Source of elevator troubles found

After another elevator shutdown Wednesday morning, Residential Maintenance officials think they may have found the source of the recurring failures in the newly renovated High Rise South elevators. During Wednesday's incident, mechanics determined that a deficiency in the elevator's power pack was responsible for the failure, Residential Maintenance Associate Director Al Zuino said yesterday. And Residential Maintenance officials now believe that the power pack -- which supplies energy to each elevator car -- is the cause of last weekend's trio of elevator shut-downs in High Rise South as well. The power pack may have received or sent a "fake signal" that led to the elevator stoppage, Zuino said. "We now have to observe operation of the elevator to see if that was it," he added. Mechanics installed a new power pack yesterday, hoping that would solve the problem. Residential Maintenance did not spend any money on the repair because it was covered by warranty. Two students were trapped for an hour and a half on the 18th floor in one of the renovated elevators Saturday. Two other students were stuck on the seventh floor for 10 minutes the same day. And Friday night, one of the two renovated elevators got stuck because of a problem the computer diagnostic system called a "door lock." Mechanics responding to all three incidents found nothing wrong with the elevators upon their arrival and could not determine the reasons for the failures.
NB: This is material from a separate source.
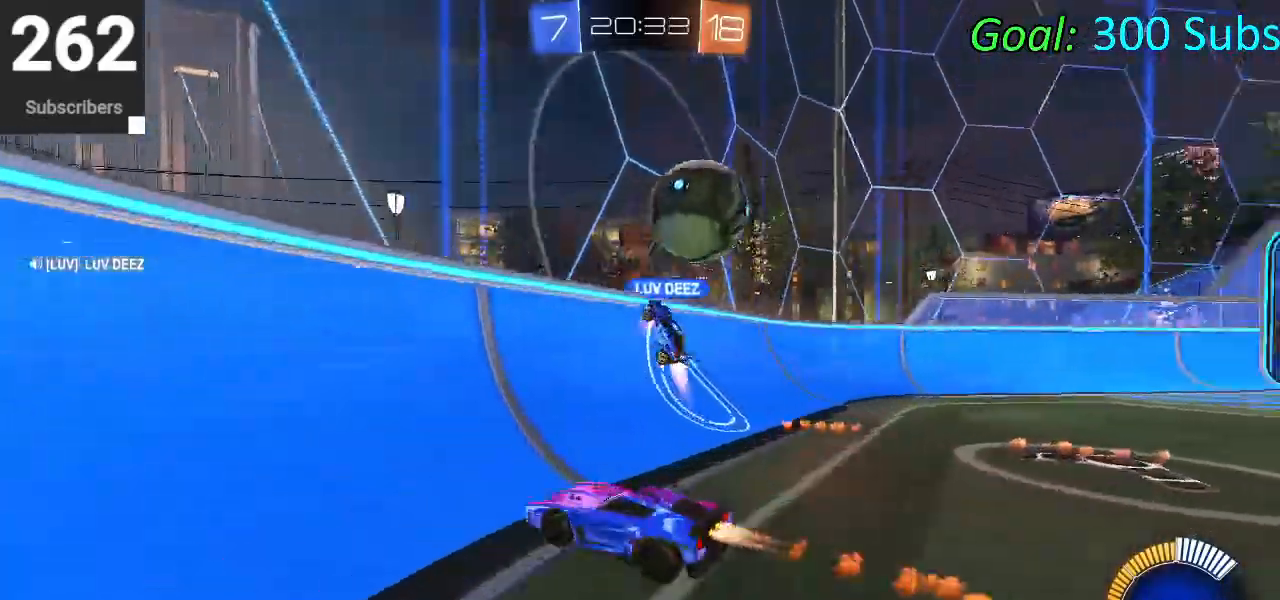
{"buttons": ["CROSS", "CIRCLE", "R1", "R2"], "left_stick": "down", "right_stick": "center", "events": [[333, "left_stick", "center"], [433, "left_stick", "down"], [450, "R1", "down"], [467, "CROSS", "down"]]}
Zuino said he hopes to know within a week whether the power pack change solved the elevator problems. Students, however, have complained of other difficulties with the elevators that go beyond elevator failures. College sophomore Laura Protzmann recalled one incident in which she was going down to the lobby from her room on the 21st floor. At the 18th floor, the elevator stopped and the doors only opened "slightly." "A couple of minutes later they opened all the way and I got out really quickly," Protzmann said. Zuino said this type of problem is more common and "routine," adding that the mechanics usually take care of it without having to notify him.